SummaryThe number of schistosomula recovered from abdominal skin declined exponentially with time after infection. However, this decline was shown to be an untrue reflection of the numbers present because of changes in recoverability on days subsequent to infection. Digestion of skin by the enzymes collagenase and hyaluronidase produced a small increase in the number of schistosomula recovered. The number of schistosomula present in abdominal skin and capable of reaching maturity was estimated by exciting the area to which cercariae had been applied, from groups of hosts at daily intervals after exposure. The number of worms maturing in each group of hosts was then determined. The mean duration of stay of schistosomula in mouse, hamster and rat abdominal skin was estimated at 88, 64·5 and 70 h, respectively. The fluid content of abdominal skin to which cercariae had been applied, increased following infection but it was concluded that this alone was not the predominant factor controlling exit of worms. The stimulation of a delayed hypersensitivity response not directed against schistosomes (in mice previously sensitized with 1-chloro,2–4-dinitrobenzene (DNB)) 1 day after exposure to cercariae, produced a significant increase in the number of schistosomula leaving the skin and reaching maturity. Schistosomula can be recovered from the axial lymph nodes of mice, hamsters and rats. If the schistosomula from mice are injected into the tail vein of uninfected mouse hosts, they have the same chance of maturing as comparable skin schistosomula. They are therefore apparently unharmed by their passage through the nodes.
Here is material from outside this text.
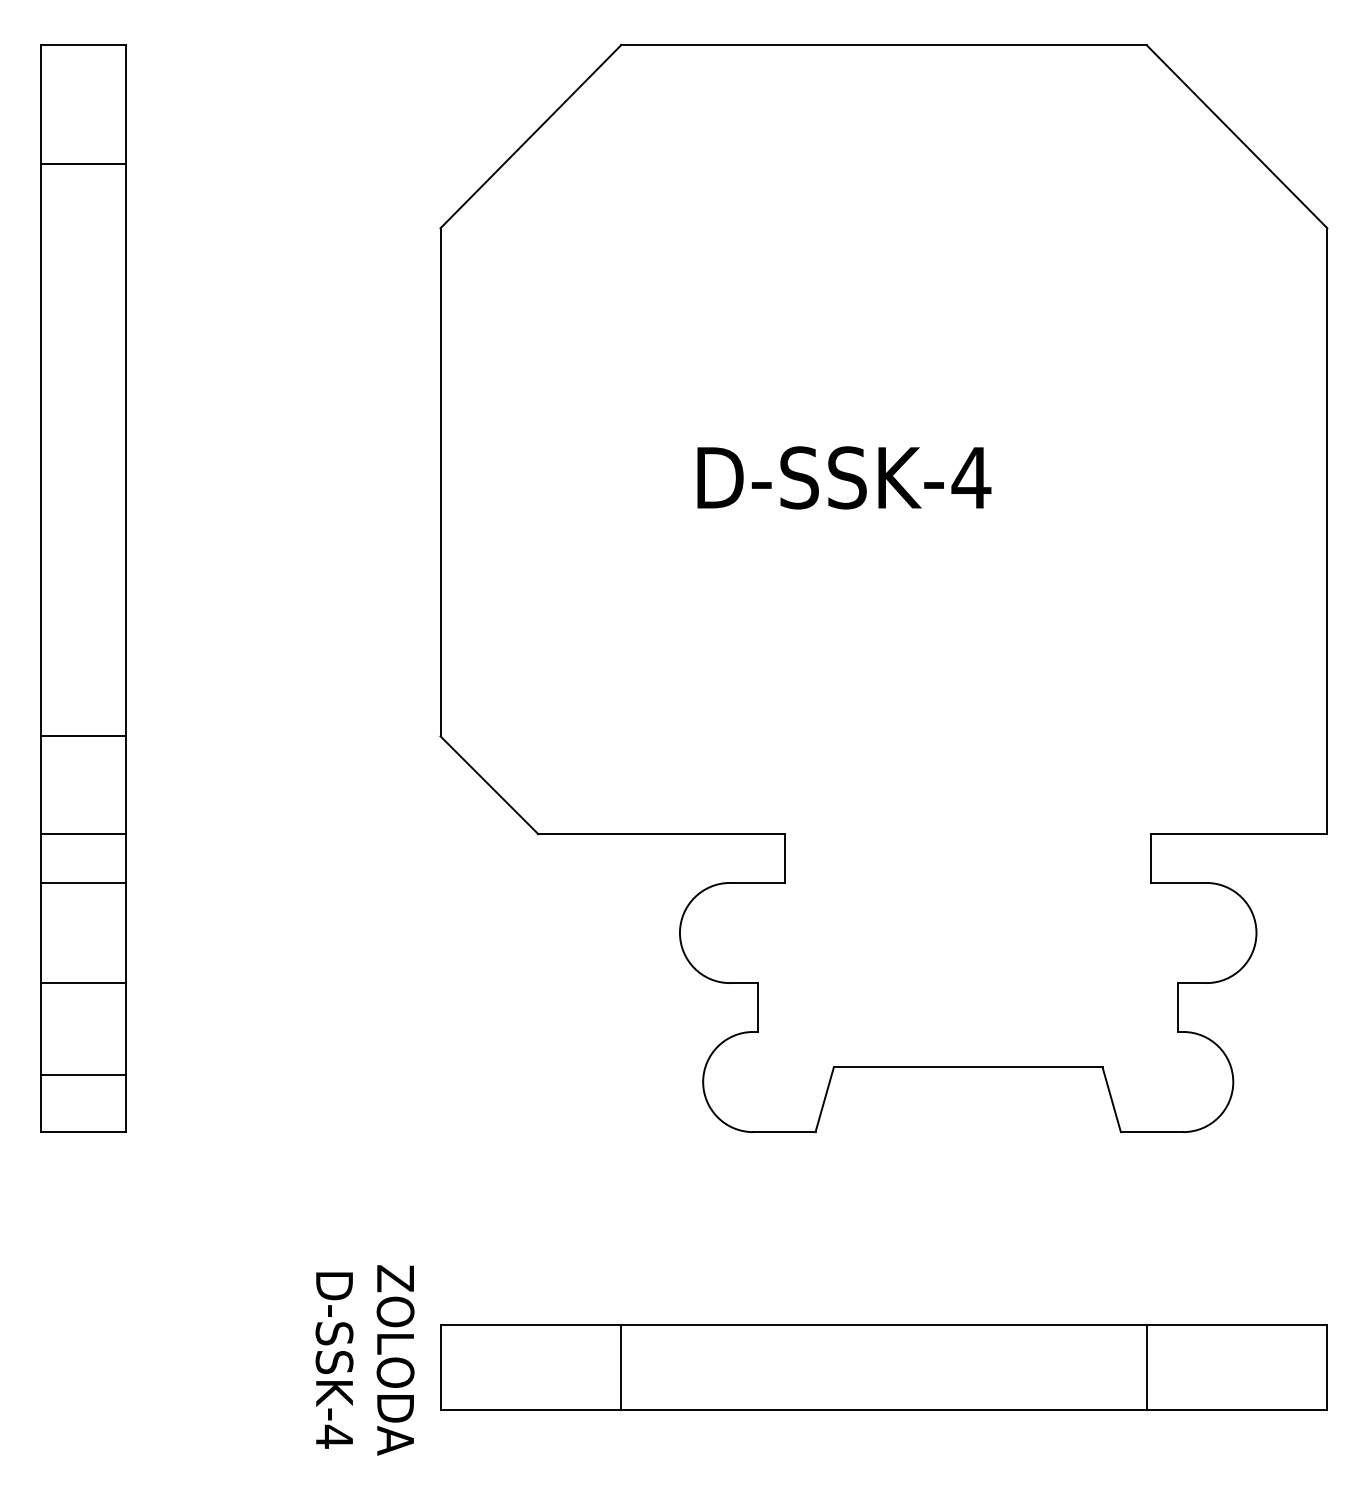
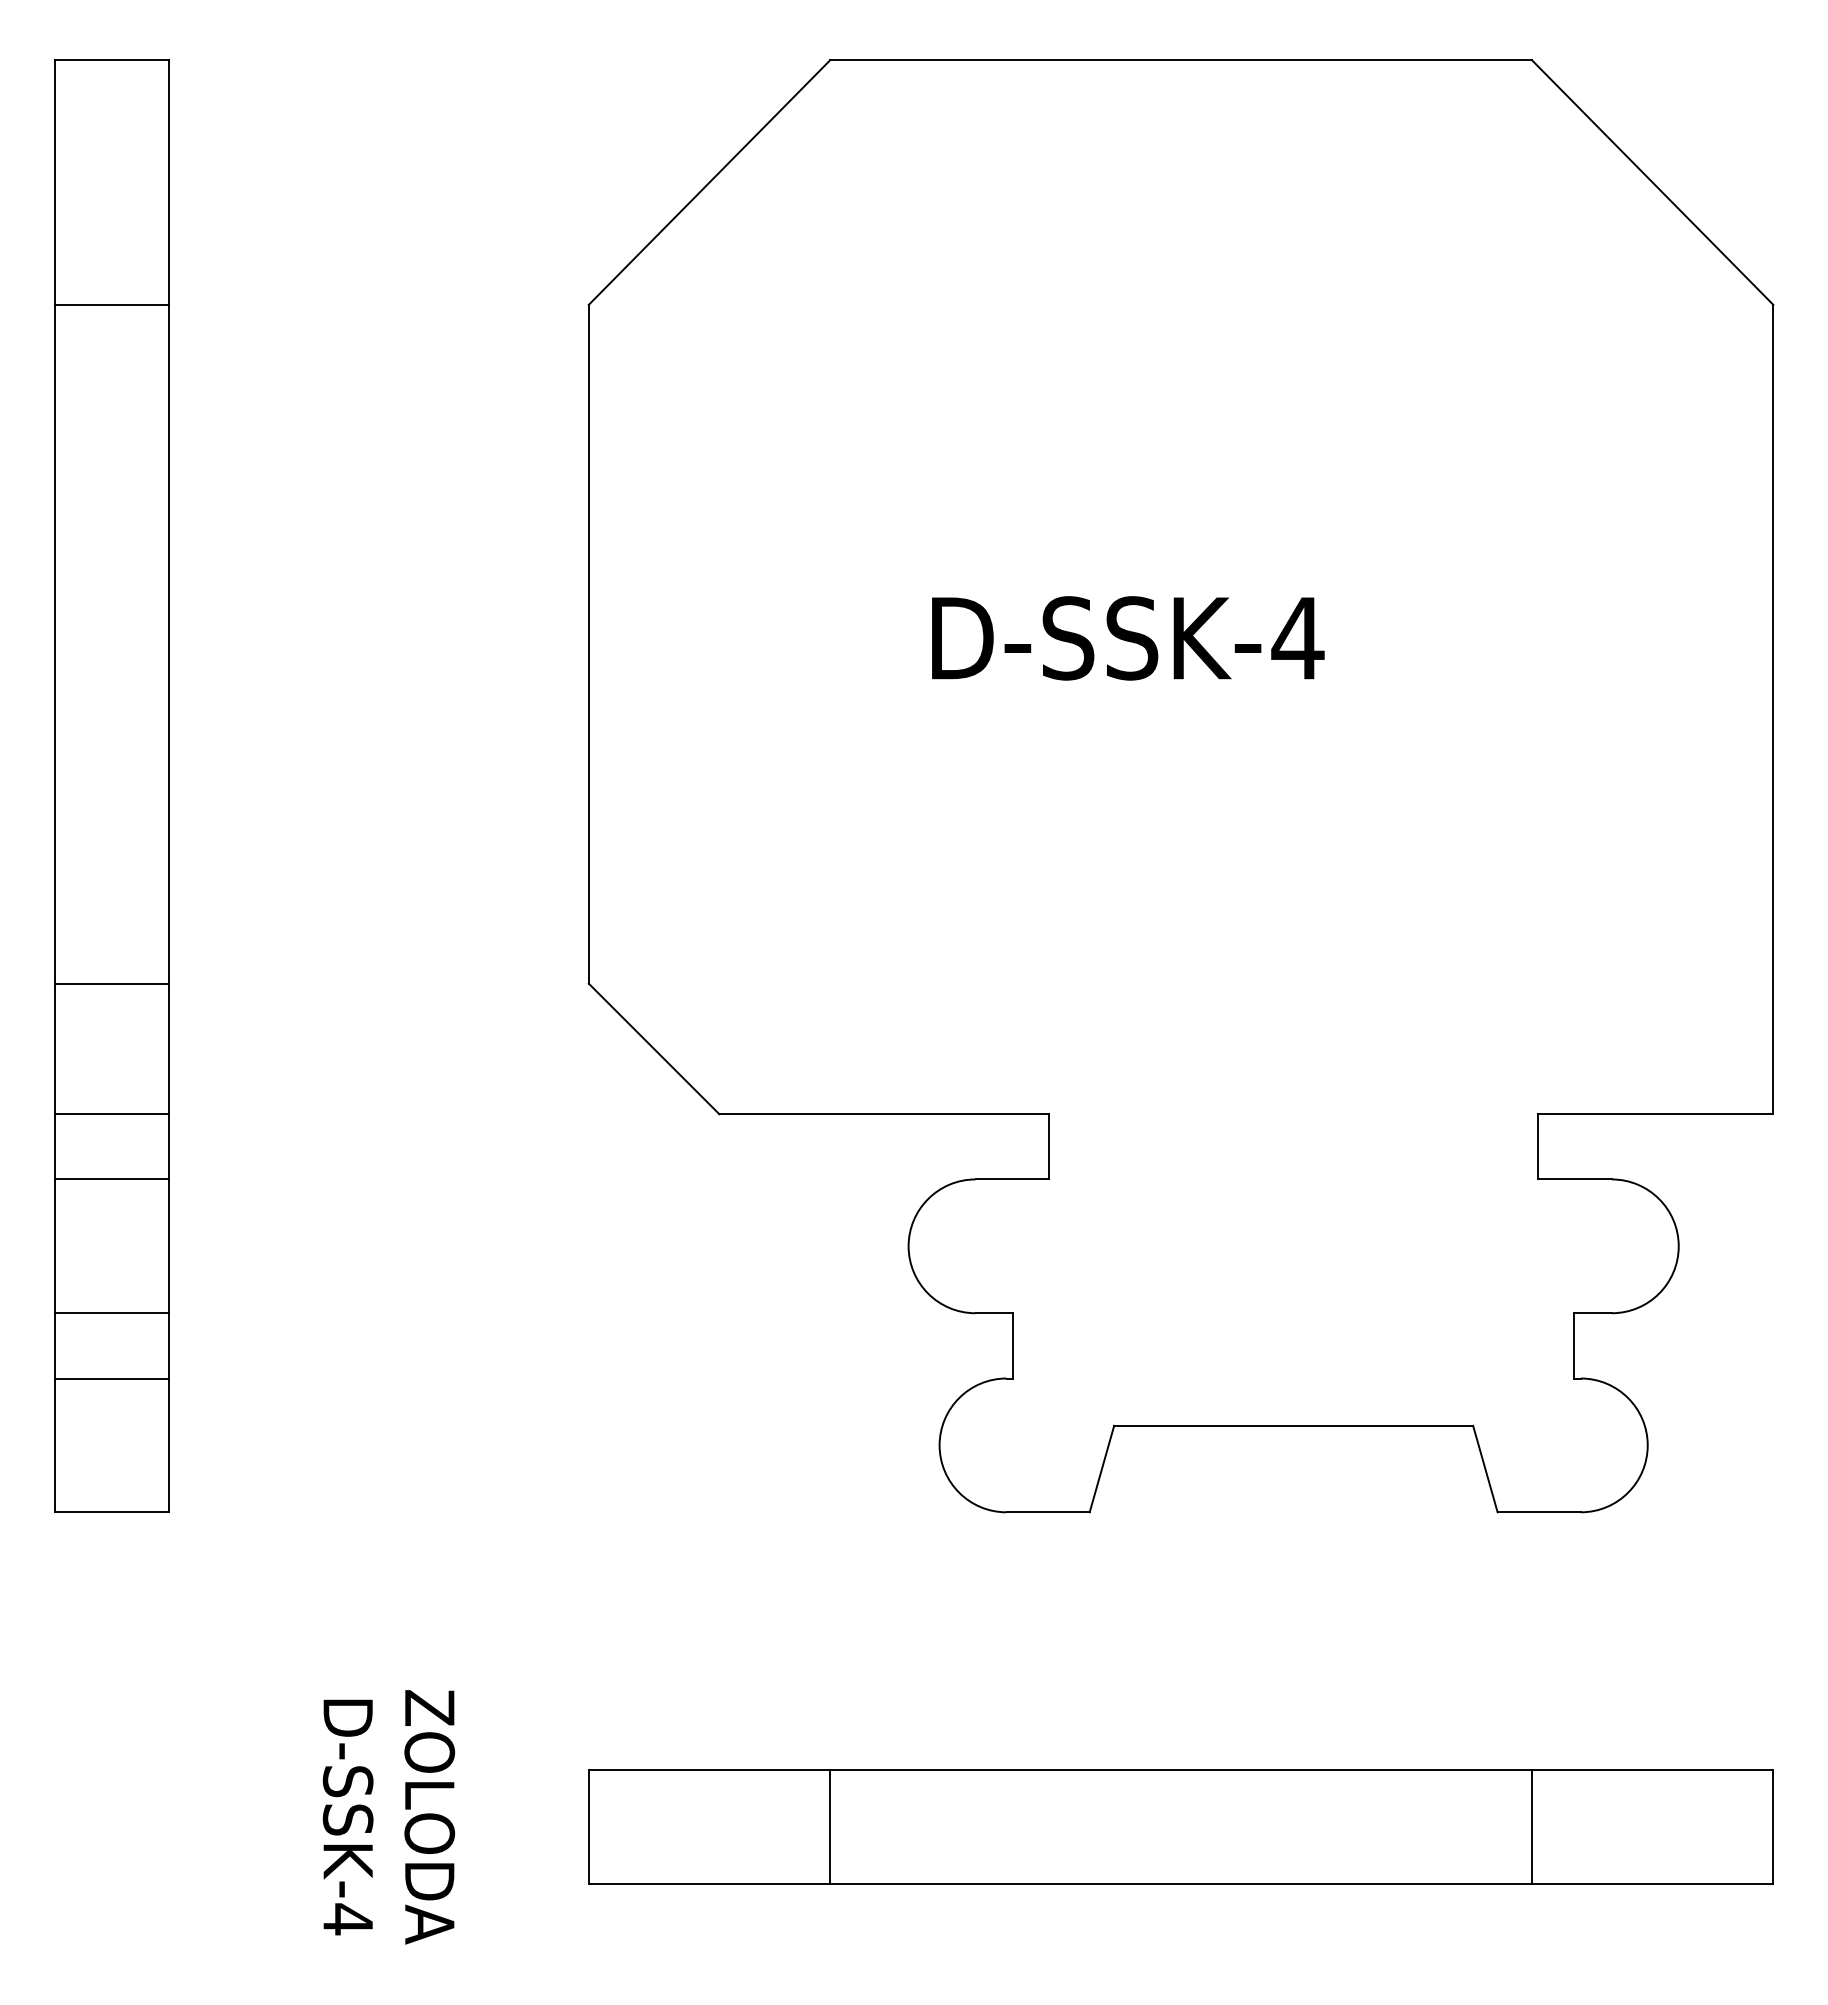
line: (83, 163) -> (111, 304), moved
line: (83, 1074) -> (111, 1378), moved
text: (364, 1360) -> (388, 1817), moved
Interference with lymphatic drainage by surgical removal of lymph nodes has no effect on the number of schistosomula recovered from the lungs, but the peak recovery is delayed by 24 h. The hamster cheek-pouch, a site with no afferent lymphatic drainage, was also used to investigate the importance of the lymphatic exit route. There was no reduction in the number of adult worms recovered following infection at this site compared with the normal abdominal skin site. The migration of schistosomula to deeper tissues and their entry into blood vessels was followed using the cheek-pouch preparation. It was concluded that the major route of exit from the skin is the blood vascular system.